Als ich gegen eine Wand stoße, verfluche ich mich innerlich. Mist! Jetzt bin ich gefangen. Zwischen der Wand und ihm, da er seine Arme links und rechts von meinem Kopf abstützt. Er beugt sich zu mir herunter und streift mit seinem Atem meinen Hals. Sofort bekomme ich eine Gänsehaut. Ich schlucke.
„Du bist mir, seit du hier bist, schon aufgefallen. Doch nun hast du noch mehr mein Interesse geweckt", flüstert er und küsst meinen Hals. Was?
Schwer schlucke ich und versuche wieder meine Stimme zu bekommen, da diese gerade irgendwie weg ist. Heiliger Mist.

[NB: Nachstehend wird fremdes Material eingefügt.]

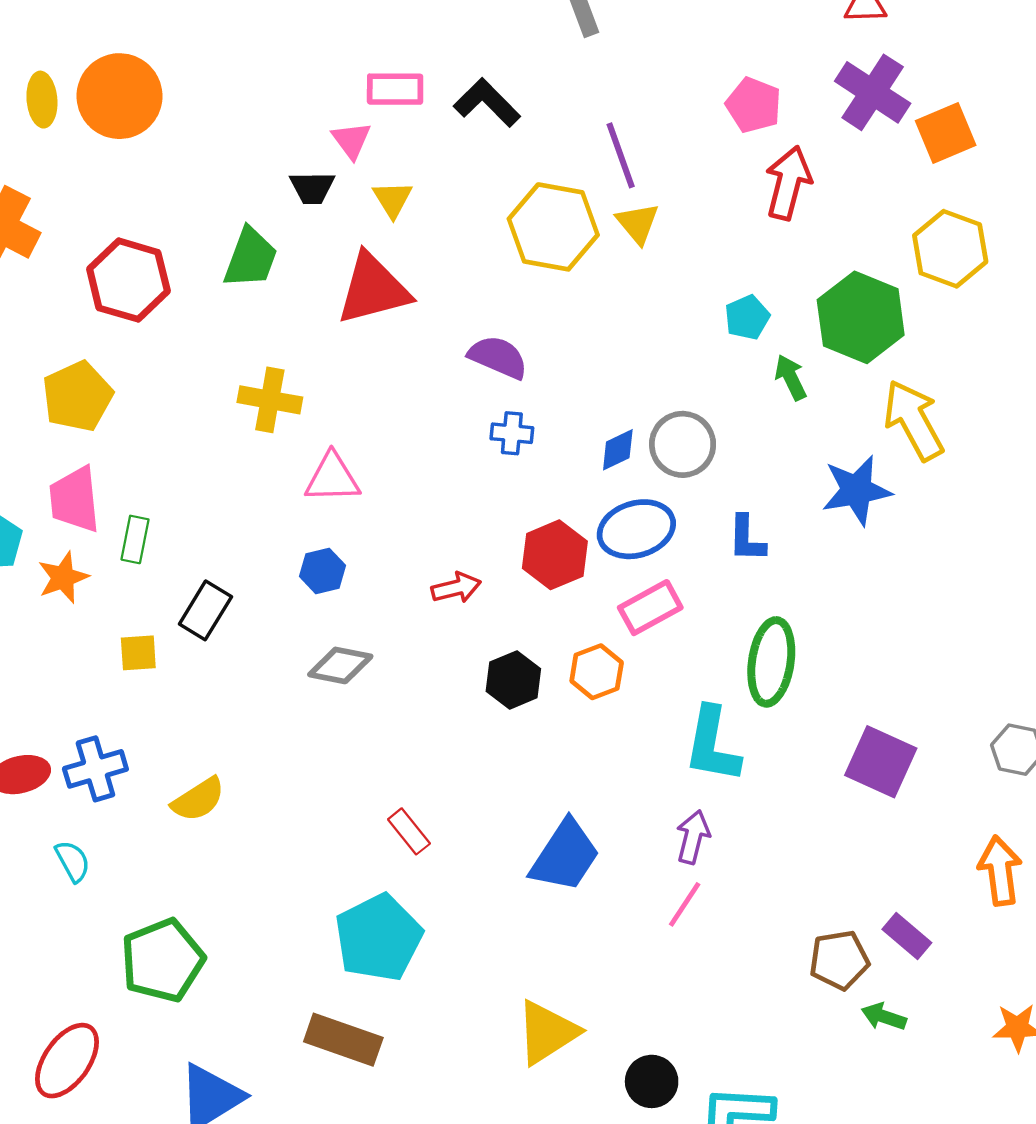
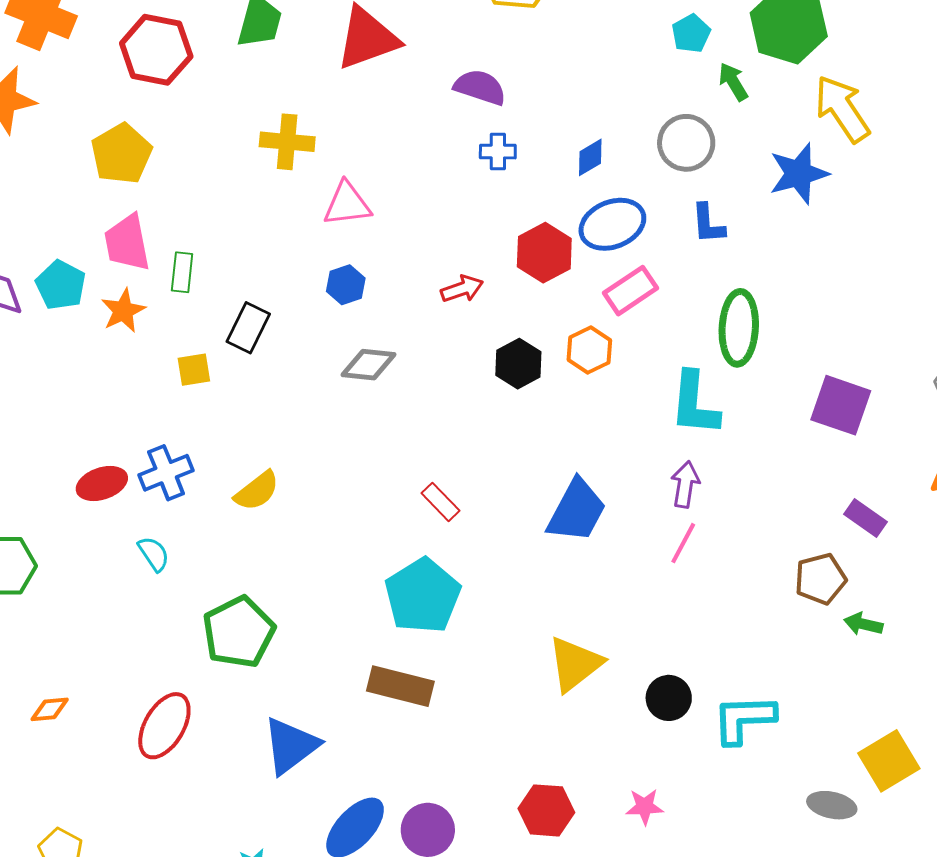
gray circle: (683, 444) -> (686, 143), moved
purple rectangle: (907, 936) -> (866, 518), moved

Ich atme tief durch und öffne meinen Mund, um was zu sagen. Michael lacht anschließend leicht auf.
„Tut mir leid, Süße. Ich verstehe kein Finnisch", flüstert er an meinen Hals.
Ich habe Finnisch geredet? Oh verdammt.
„Ich fragte, warum ich dein Interesse geweckt habe", sage ich diesmal auf Deutsch und ich spüre, wie Michael an meinen Hals lächelt.
„Ich mag geheimnisvolle, hübsche Mädchen. Ich sehe schon, du musst noch viel lernen."
Als er sich leicht von mir löst, atme ich erleichtert auf, da ich wieder das Gefühl habe, richtig atmen zu können. Jedoch nicht lange, da er eine Hand in meinen Nacken legt, mich zu sich zieht und mich küsst. Steif stehe ich da, bis ich einfach nicht anders kann und seinen Kuss erwidere. Innerlich schlage ich mich bereits, da ich eigentlich nicht so bin. Eigentlich sollte ihn von mir stoßen und nicht den Kuss erwidern!
So schnell es auch gerade passierte, löst er sich wieder von mir. Er schmunzelt.
„Wir sehen uns morgen beim Training, Amanda. Träume was Schönes."
Damit dreht er sich um und verlässt mein Zimmer. Lässt mich einfach verwirrt und mit klopfenden Herzen zurück.